Skipping all pictures, please restate word for word the lines from the one that contains "You are given" through the last line of the entries.

◇ ◇ ◇ ◇ ◇ ◇ ◇

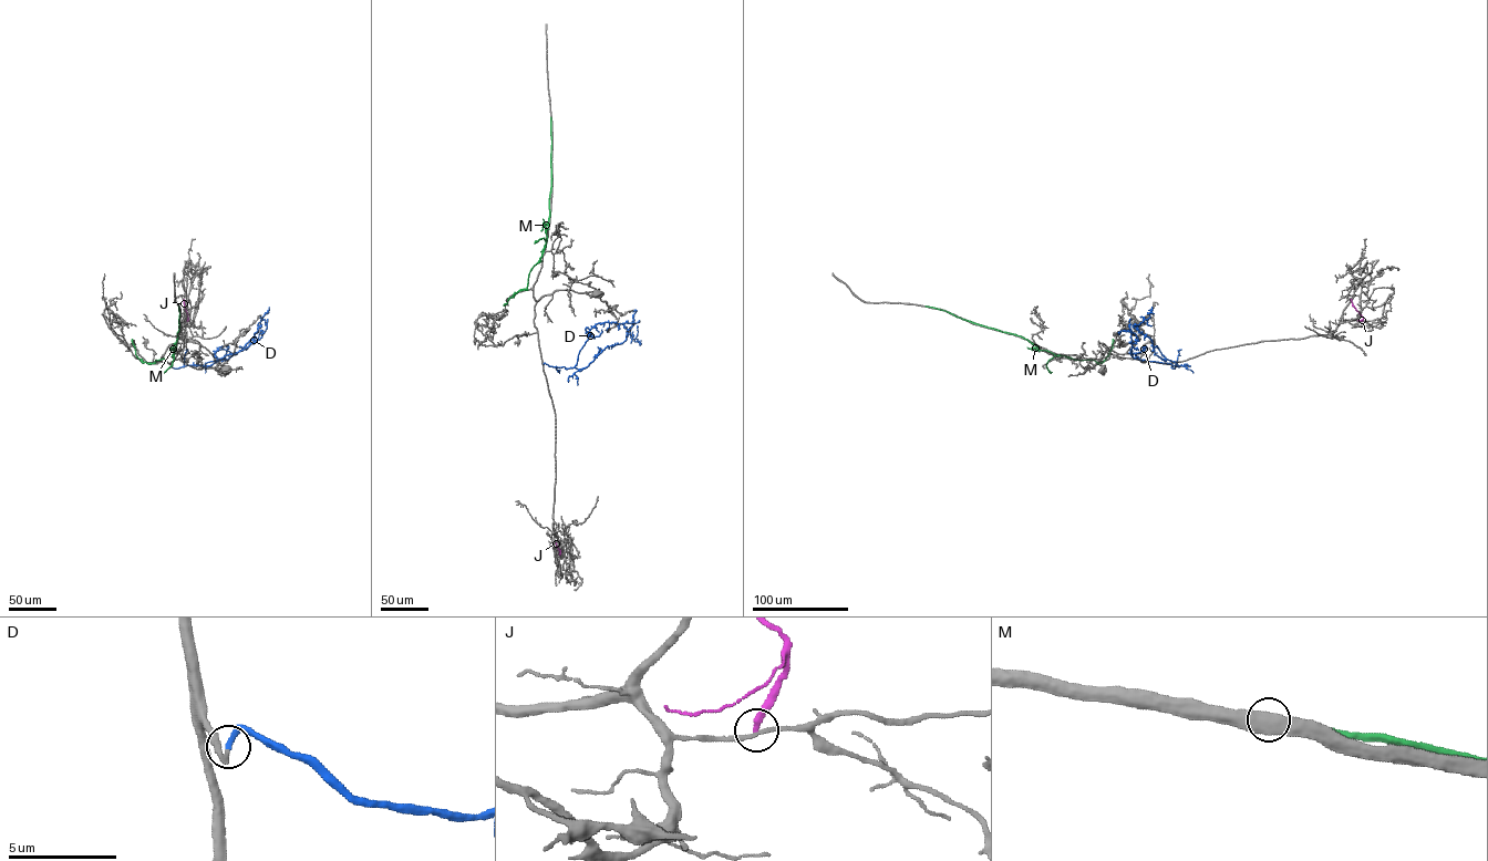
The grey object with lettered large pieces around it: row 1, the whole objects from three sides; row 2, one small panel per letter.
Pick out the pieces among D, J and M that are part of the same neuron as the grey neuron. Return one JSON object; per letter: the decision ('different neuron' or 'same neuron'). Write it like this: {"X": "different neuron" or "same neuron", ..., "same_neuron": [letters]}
{"D": "same neuron", "J": "different neuron", "M": "different neuron", "same_neuron": ["D"]}

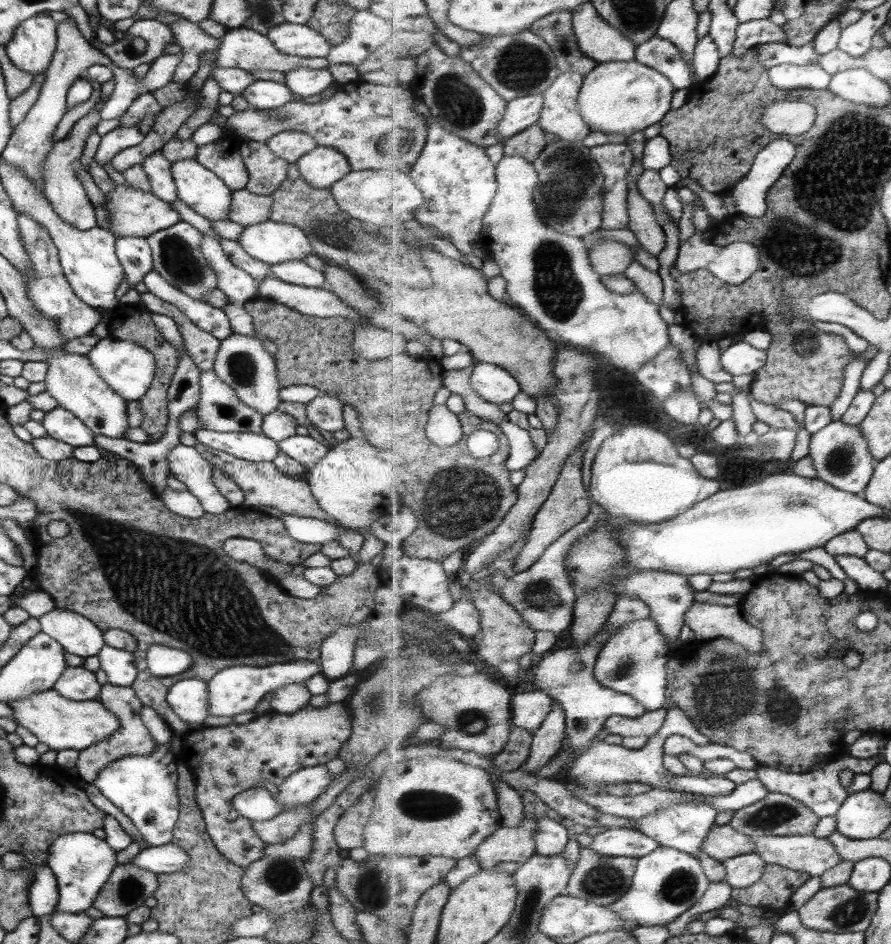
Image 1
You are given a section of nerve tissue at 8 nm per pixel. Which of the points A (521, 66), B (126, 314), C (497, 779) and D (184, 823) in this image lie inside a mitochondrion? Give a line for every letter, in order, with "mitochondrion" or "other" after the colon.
A: mitochondrion
B: mitochondrion
C: other
D: other

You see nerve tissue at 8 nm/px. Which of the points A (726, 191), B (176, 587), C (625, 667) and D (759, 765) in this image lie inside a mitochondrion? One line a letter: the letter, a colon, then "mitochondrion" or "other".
A: other
B: mitochondrion
C: mitochondrion
D: other

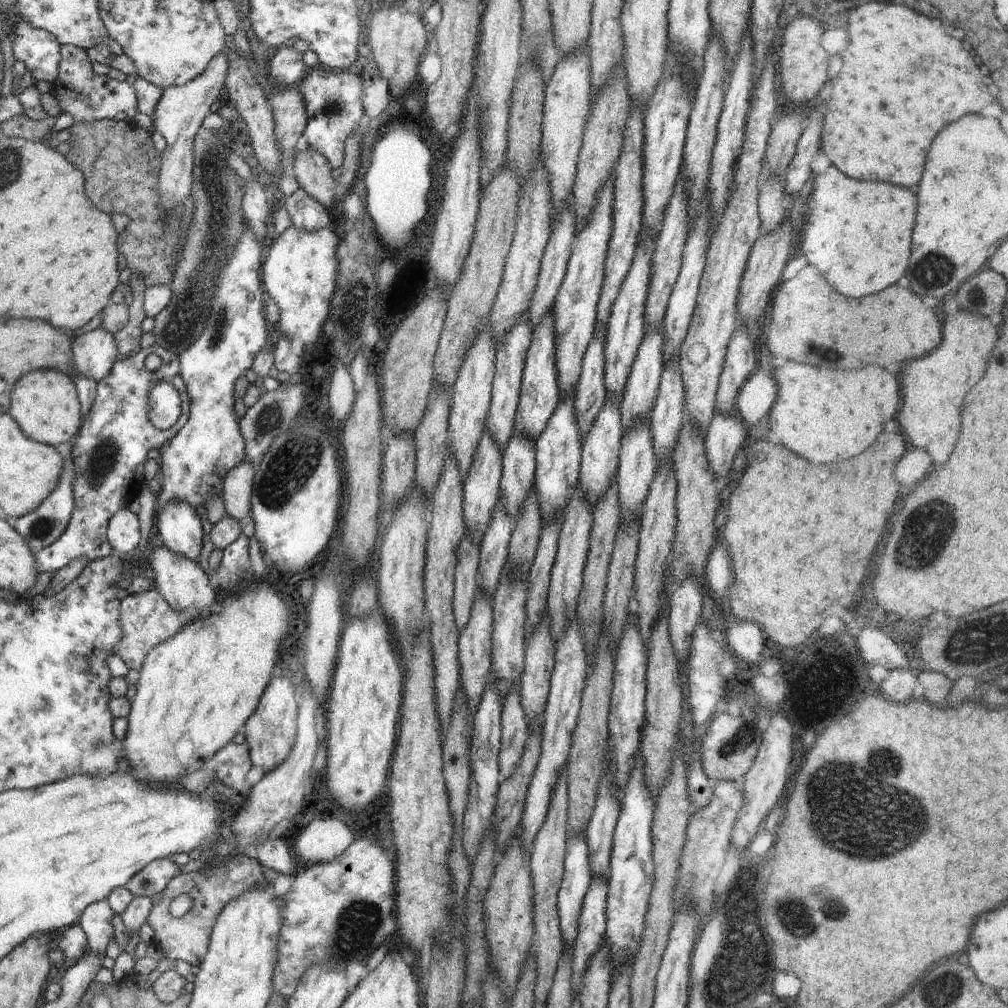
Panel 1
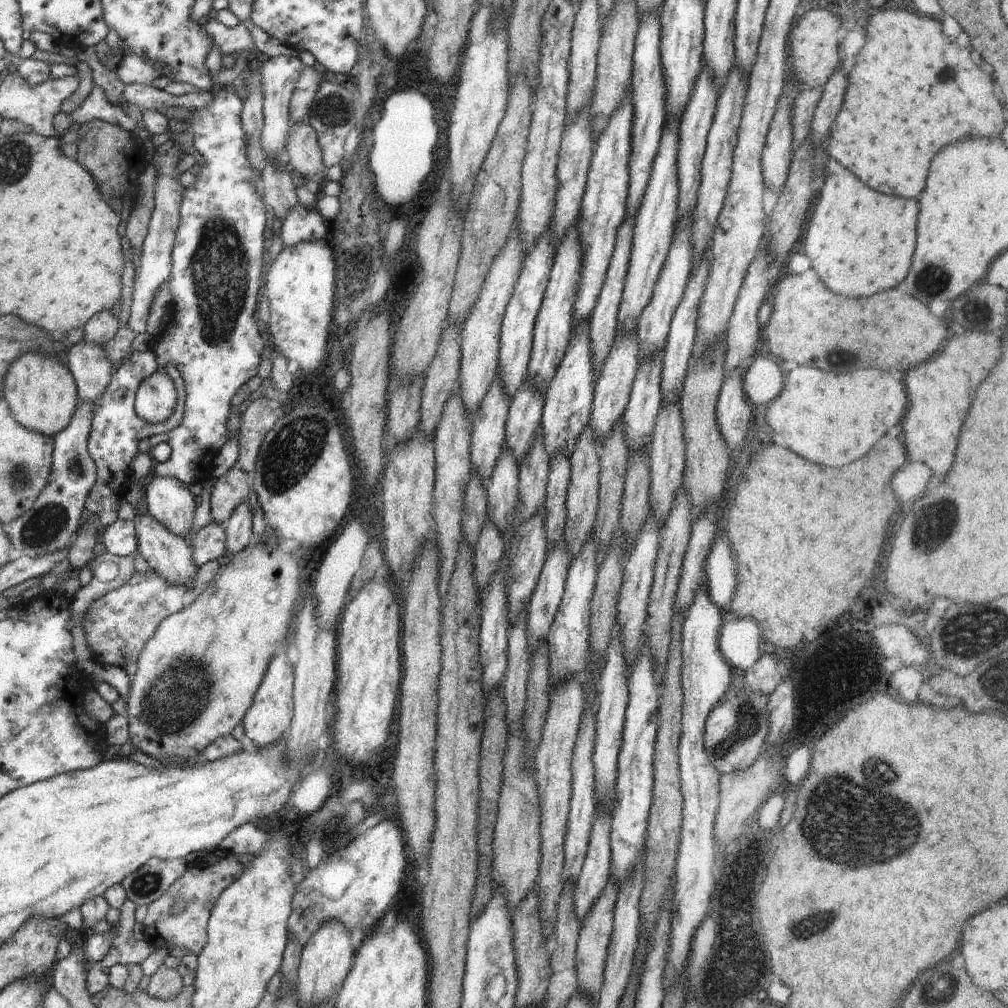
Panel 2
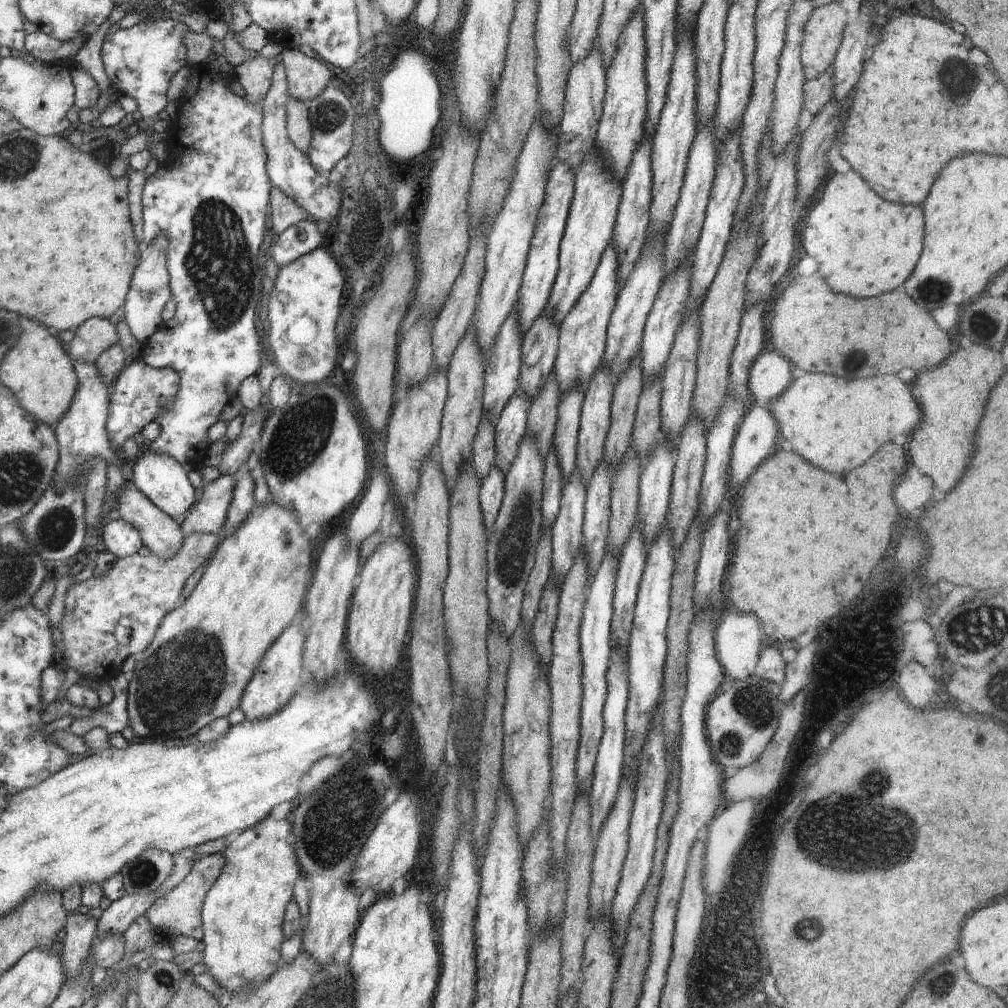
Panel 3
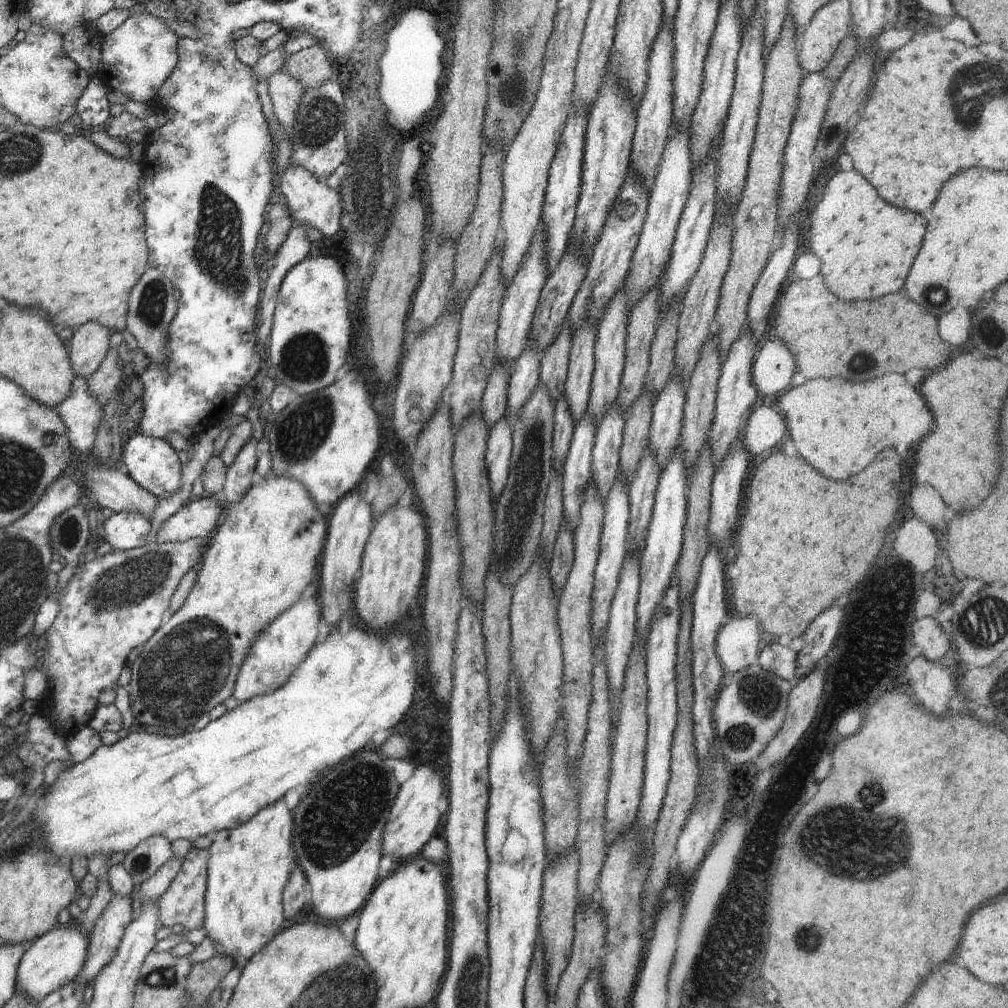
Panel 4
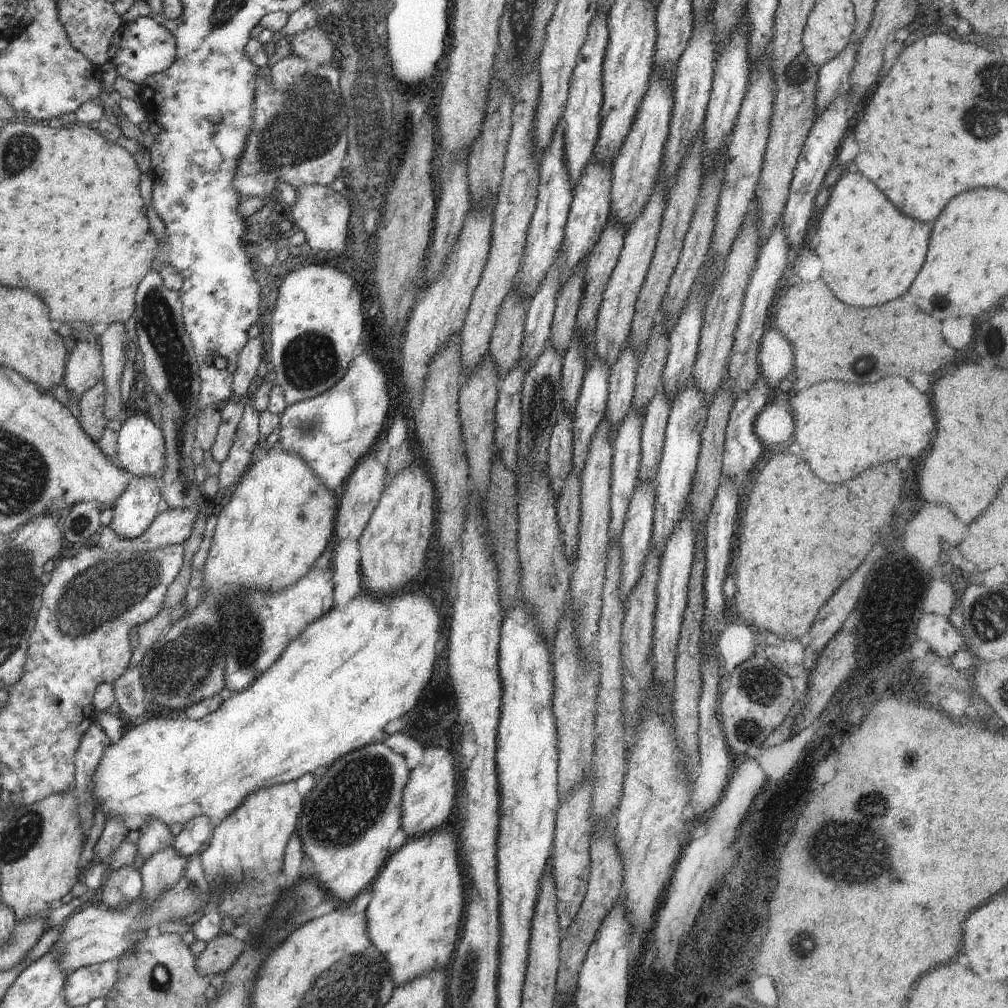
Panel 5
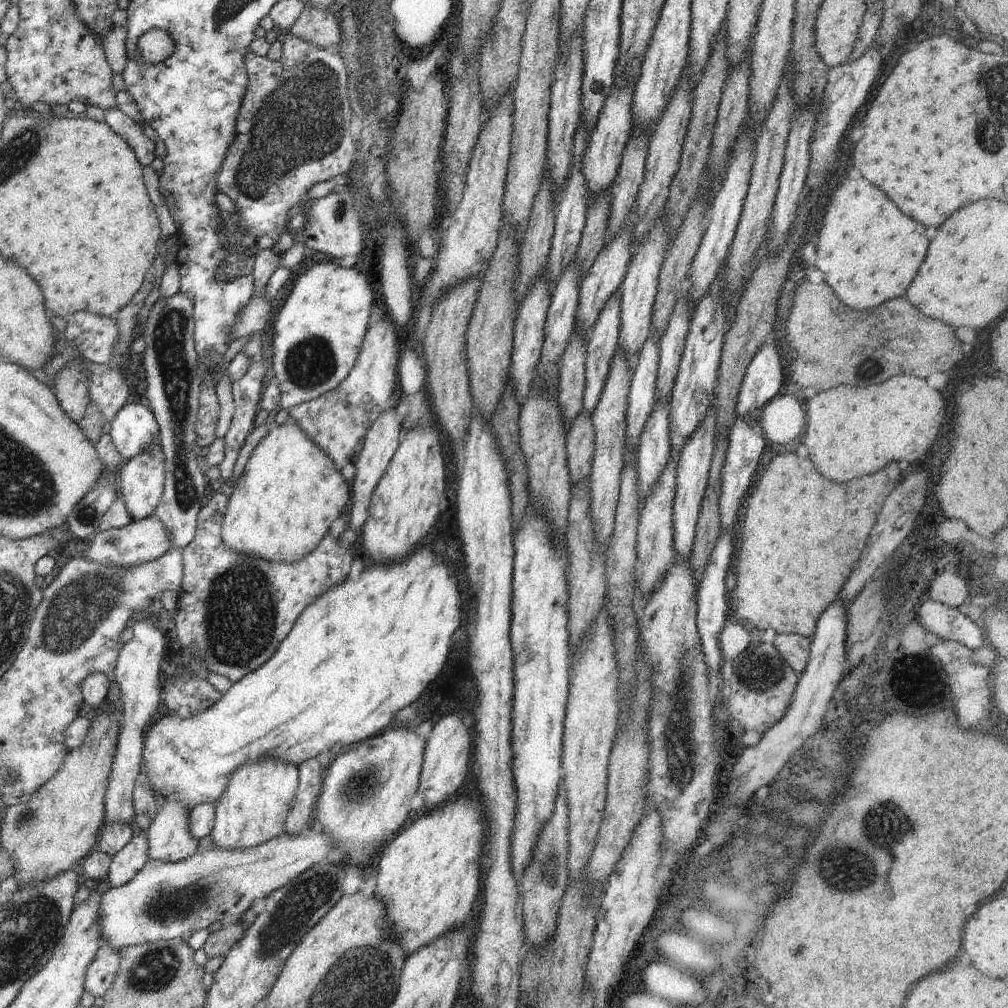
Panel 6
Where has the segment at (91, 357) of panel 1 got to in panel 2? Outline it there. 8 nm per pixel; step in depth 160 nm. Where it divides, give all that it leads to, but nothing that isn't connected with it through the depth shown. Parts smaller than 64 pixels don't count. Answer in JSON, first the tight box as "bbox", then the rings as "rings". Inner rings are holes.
{"bbox":[68,341,112,402],"rings":[[[80,341],[68,345],[68,369],[74,377],[78,396],[93,402],[106,390],[112,378],[112,362],[102,345]]]}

◇ ◇ ◇ ◇ ◇ ◇ ◇

* ANSWER TO THE PROBLEM *
You are given a section of nerve tissue at 8 nm per pixel. Which of the points A (521, 66), B (126, 314), C (497, 779) and D (184, 823) in this image lie inside a mitochondrion? Give a line for every letter, in order, with "mitochondrion" or "other" after the colon.
A: mitochondrion
B: mitochondrion
C: other
D: other

You see nerve tissue at 8 nm/px. Which of the points A (726, 191), B (176, 587), C (625, 667) and D (759, 765) in this image lie inside a mitochondrion? One line a letter: the letter, a colon, then "mitochondrion" or "other".
A: other
B: mitochondrion
C: mitochondrion
D: other

Panel 1
Panel 2
Panel 3
Panel 4
Panel 5
Panel 6
Where has the segment at (91, 357) of panel 1 got to in panel 2? Outline it there. 8 nm per pixel; step in depth 160 nm. Where it divides, give all that it leads to, but nothing that isn't connected with it through the depth shown. Parts smaller than 64 pixels don't count. Answer in JSON, first the tight box as "bbox", then the rings as "rings". Inner rings are holes.
{"bbox":[68,341,112,402],"rings":[[[80,341],[68,345],[68,369],[74,377],[78,396],[93,402],[106,390],[112,378],[112,362],[102,345]]]}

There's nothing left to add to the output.